The laundry issue probably came up because, like I said in my other thread, SD ended up wearing 'our' clothes and not her mom's back because they are still in the dirty clothes. I expected her to bring it up, so I had already planned on taking the clothes back to her on Sunday.
It really is sad that this woman gets so little time with her daughter and spends the first evening of their time together, drilling SD for info.. or SD is volunteering slanted info.. or BM is slanting what SD tells her... who knows???? But, their day together starts off with BM and Grandma calling dad and yelling at him and I have no proof but I know in my heart, SD is right there listening to mom and grandma b*tch out dad and all the nasty things they said about me. Either SD must feel terrible for causing all the drama (because kids always think everything is their fault) or she is feeling triumphant because mom is 'fighting' for her and this is how they bond and feel closer. I don't know but it's pretty sad to me, either way.

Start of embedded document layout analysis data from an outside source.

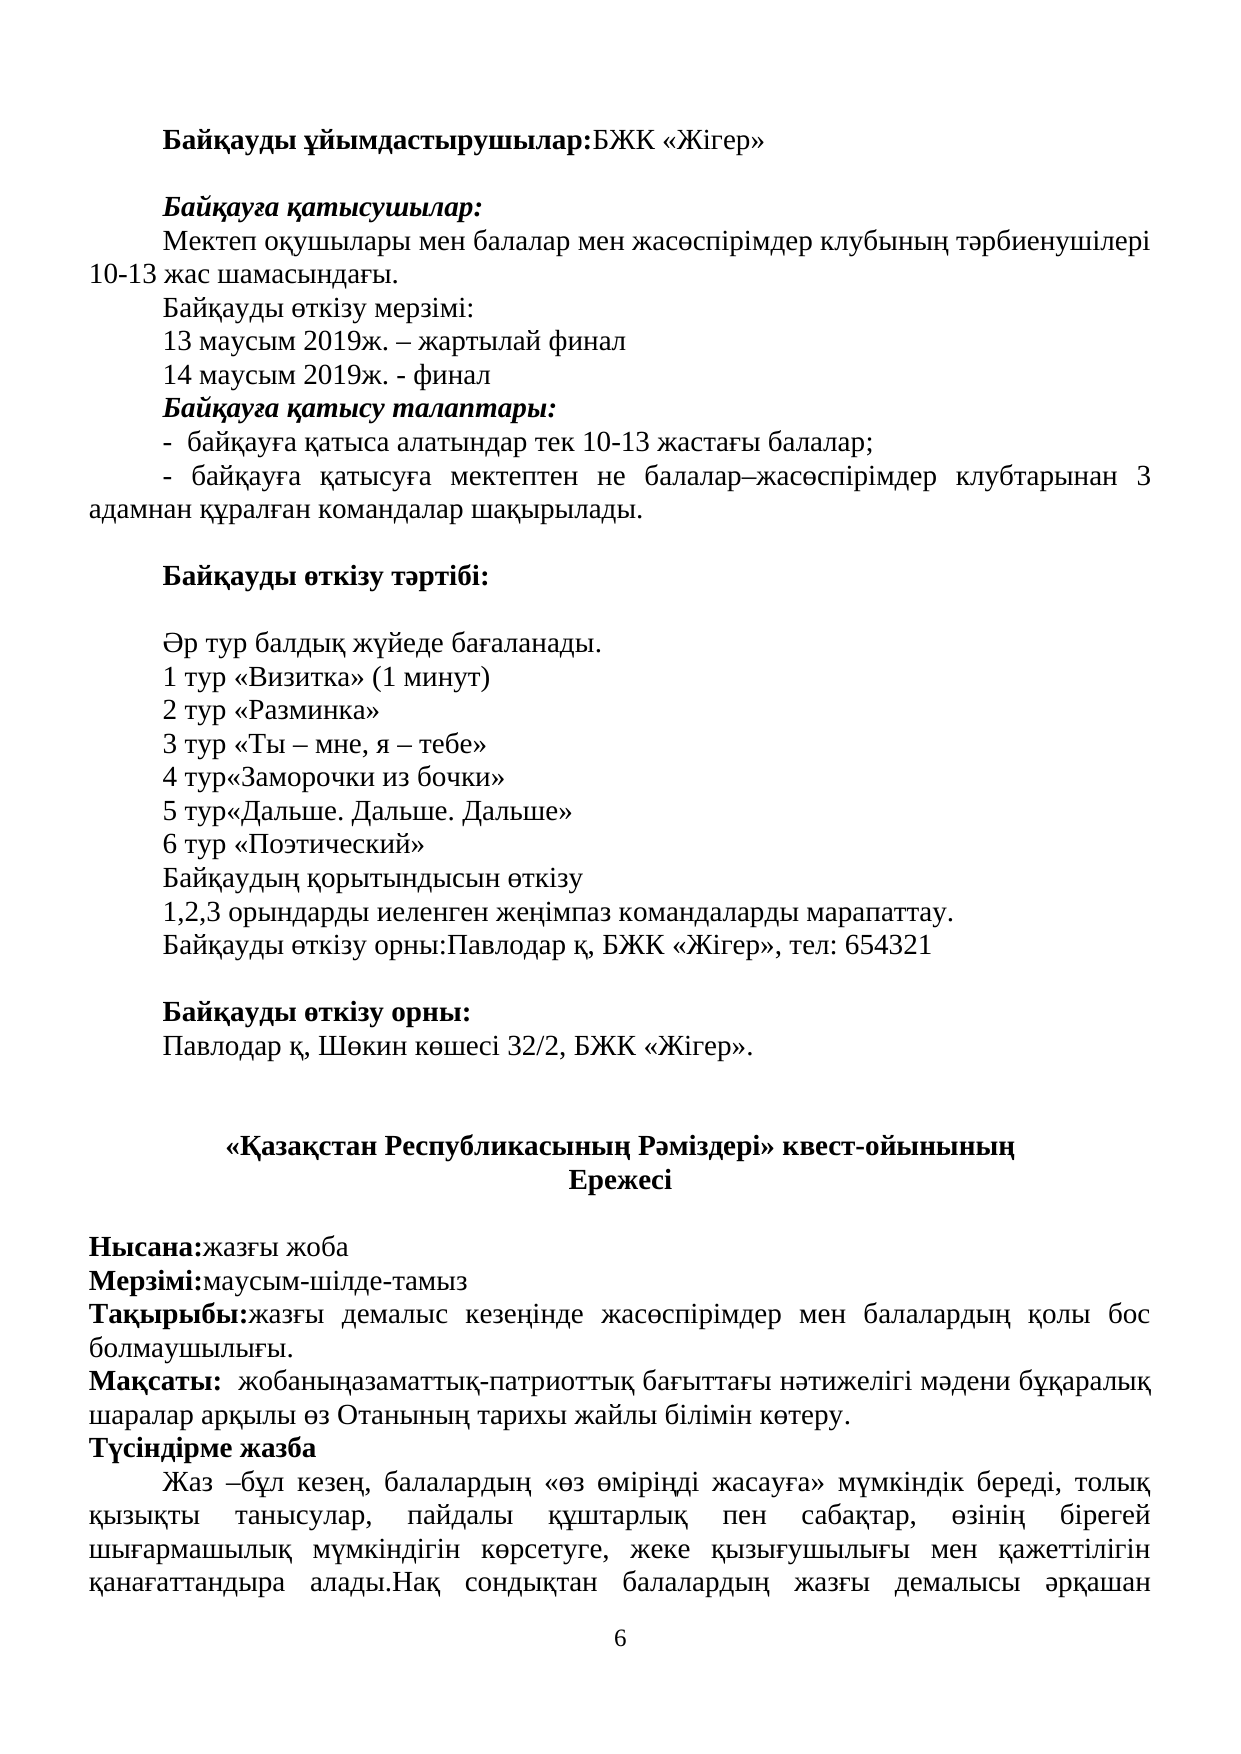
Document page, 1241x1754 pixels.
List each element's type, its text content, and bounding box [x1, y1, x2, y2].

text Нысана:жазғы жоба [89, 1229, 1152, 1263]
text Байқауды ұйымдастырушылар:БЖК «Жігер» [89, 122, 1152, 156]
text Әр тур балдық жүйеде бағаланады. [89, 625, 1152, 659]
text Мектеп оқушылары мен балалар мен жасөспірімдер клубының тәрбиенушілері 10-13 жас шамасындағы. [89, 223, 1152, 290]
text Байқауды өткізу мерзімі: [89, 290, 1152, 323]
text Тақырыбы:жазғы демалыс кезеңінде жасөспірімдер мен балалардың қолы бос болмаушылығы. [89, 1296, 1152, 1363]
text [89, 1464, 1152, 1598]
text 4 тур«Заморочки из бочки» [89, 759, 1152, 793]
text Байқауға қатысу талаптары: [89, 391, 1152, 424]
text 5 тур«Дальше. Дальше. Дальше» [89, 793, 1152, 827]
text - байқауға қатыса алатындар тек 10-13 жастағы балалар; [89, 424, 1152, 458]
text «Қазақстан Республикасының Рәміздері» квест-ойынының [89, 1128, 1152, 1162]
text 2 тур «Разминка» [89, 692, 1152, 726]
text Ережесі [89, 1162, 1152, 1196]
text 13 маусым 2019ж. – жартылай финал [89, 323, 1152, 357]
text - байқауға қатысуға мектептен не балалар–жасөспірімдер клубтарынан 3 адамнан құралған командалар шақырылады. [89, 458, 1152, 525]
text Байқауға қатысушылар: [89, 189, 1152, 223]
text Мақсаты: жобаныңазаматтық-патриоттық бағыттағы нәтижелігі мәдени бұқаралық шаралар арқылы өз Отанының тарихы жайлы білімін көтеру. [89, 1363, 1152, 1430]
text 1,2,3 орындарды иеленген жеңімпаз командаларды марапаттау. [89, 894, 1152, 927]
text Байқауды өткізу орны:Павлодар қ, БЖК «Жігер», тел: 654321 [89, 927, 1152, 961]
text Павлодар қ, Шөкин көшесі 32/2, БЖК «Жігер». [89, 1028, 1152, 1061]
text Түсіндірме жазба [89, 1430, 1152, 1464]
text Байқауды өткізу тәртібі: [89, 558, 1152, 592]
text 14 маусым 2019ж. - финал [89, 357, 1152, 391]
text 3 тур «Ты – мне, я – тебе» [89, 726, 1152, 759]
text Байқаудың қорытындысын өткізу [89, 860, 1152, 894]
text 6 тур «Поэтический» [89, 827, 1152, 860]
text Байқауды өткізу орны: [89, 994, 1152, 1028]
text Мерзімі:маусым-шілде-тамыз [89, 1263, 1152, 1296]
text 1 тур «Визитка» (1 минут) [89, 659, 1152, 692]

Oh yeah, and it's not hard to figure out where BM learned to lie so well. Grandma had told DH on the voice mail that she had filed court papers against him in her county and he was going to be served that day but she 'called it off' after BM won. Her county has online court case index and there is NOTHING filed in that county against DH.. not by her or anyone else. Lying about everything must be a family value they all share. They must also share the stupidity to lie about things that can be proven to be lies.